A sign. She ran the rest of the way toward the house, feet thudding, knees churning, lest her luck turn.
She never once looked back to see if he pursued.
Chapter Three
Adele pushed open the door to her tiny room, her head heavy on her neck. It had been raining all day—no riding lessons for her or Thomas—and the boy had been nothing but nervous energy, trapped inside as they were. It had taken all her skill to keep him occupied.
Which didn’t mean that she hadn’t spent a great deal of time
mulling over Mr. Coyne’s behavior. In addition to the hours she’d spent last night turning it over and over again in her mind after leaving him.
No matter which facet she examined, his behavior didn’t make sense—which didn’t keep her from examining it once more, to see if there was something she’d missed.
Dinner had been eaten—beef and peas and barley stew again, with that terrible bread—Thomas was asleep in his bed, and she had her time and her thoughts to herself as she made her way back to her room. She’d give no more of her attention to Mr. Coyne. Whatever he’d meant by his words, it must have been nothing good. She’d read something improving instead.
She nodded her resolve as she opened the door and then froze.
A package was on her bed, right in the middle of it, right where she could never miss it.
She clutched at the doorknob, her palms going clammy. People didn’t leave her packages. She was friendly enough with the cook, and the housekeeper, and the maids, but not enough to receive surprise gifts.

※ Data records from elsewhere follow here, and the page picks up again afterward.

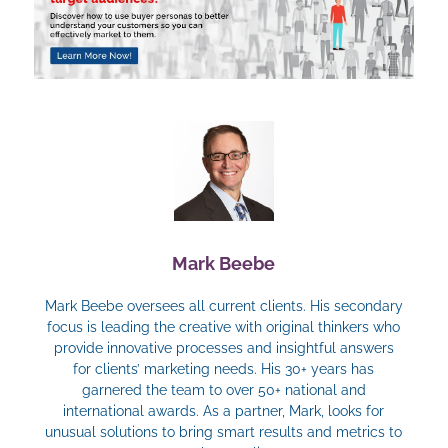
Mark Beebe
Mark Beebe oversees all current clients. His secondary
focus is leading the creative with original thinkers who
provide innovative processes and insightful answers
for clients’ marketing needs. His 30+ years has
garnered the team to over 50+ national and
international awards. As a partner, Mark, looks for
unusual solutions to bring smart results and metrics to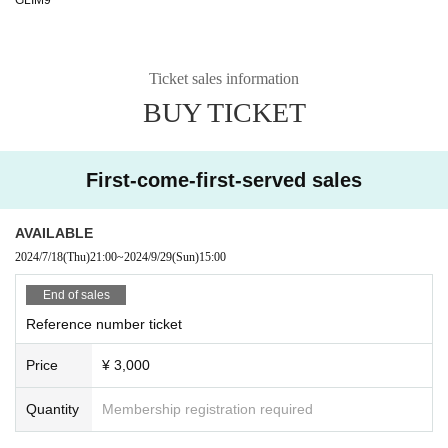
Ticket sales information
BUY TICKET
First-come-first-served sales
AVAILABLE
2024/7/18
(Thu)
21:00
~
2024/9/29
(Sun)
15:00
End of sales
Reference number ticket
Price
¥ 3,000
Quantity
Membership registration required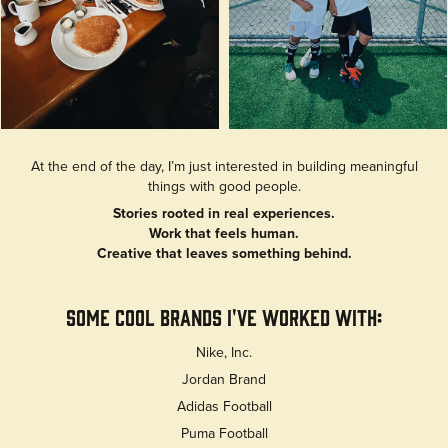
At the end of the day, I’m just interested in building meaningful
things with good people.
Stories rooted in real experiences.
Work that feels human.
Creative that leaves something behind.
Some Cool Brands I've Worked With:
Nike, Inc.
Jordan Brand
Adidas Football
Puma Football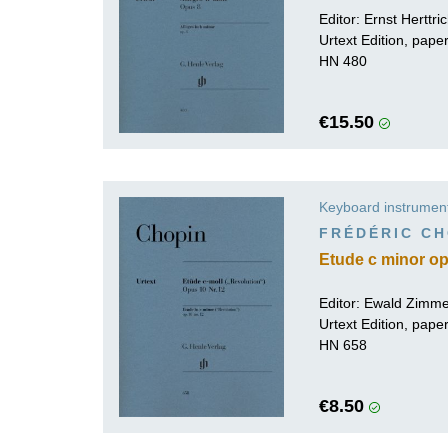
Editor:
Ernst Herttri
Urtext Edition, pap
HN 480
€15.50
Keyboard instrumen
FRÉDÉRIC CH
Etude c minor op.
Editor:
Ewald Zimm
Urtext Edition, pap
HN 658
€8.50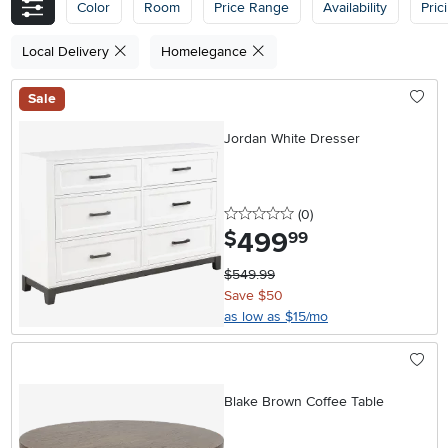
Color
Room
Price Range
Availability
Pric
Local Delivery
Homelegance
Sale
Jordan White Dresser
0 stars
reviews
(0
)
499
.
$
99
$549.99
Save $50
as low as $15/mo
Blake Brown Coffee Table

Adele stared at it for a long moment, but it didn’t move. It was probably perfectly innocuous. Although people didn’t secretly leave innocuous things on beds. They left illicit things.
There was only one person who’d be leaving her illicit things: the same man who’d said illicit things to her last night.
She’d told him that she wouldn’t miss their lessons, not a bit, but today had proved her a liar. Her ribs had tingled at odd moments, just as they did when his hands clasped them. And the blue of a robin’s egg in one of Thomas’s schoolbooks had reminded her of Mr. Coyne’s eyes.
It only went to prove how defective her character remained, even after all of Mrs. Fairfield’s instruction, that she noted those bits of him when she didn’t see him.
He’d meant to tempt her into something last night and perhaps now with this package. But what?
If he meant to seduce her, he was going about it all wrong. A man didn’t speak of sedition and leave strange packages in secret to woo someone. He simply kissed the girl. At least, Adele thought that ought to happen in a proper seduction, since that was what happened in her imaginings of him. Kisses, not strange offerings.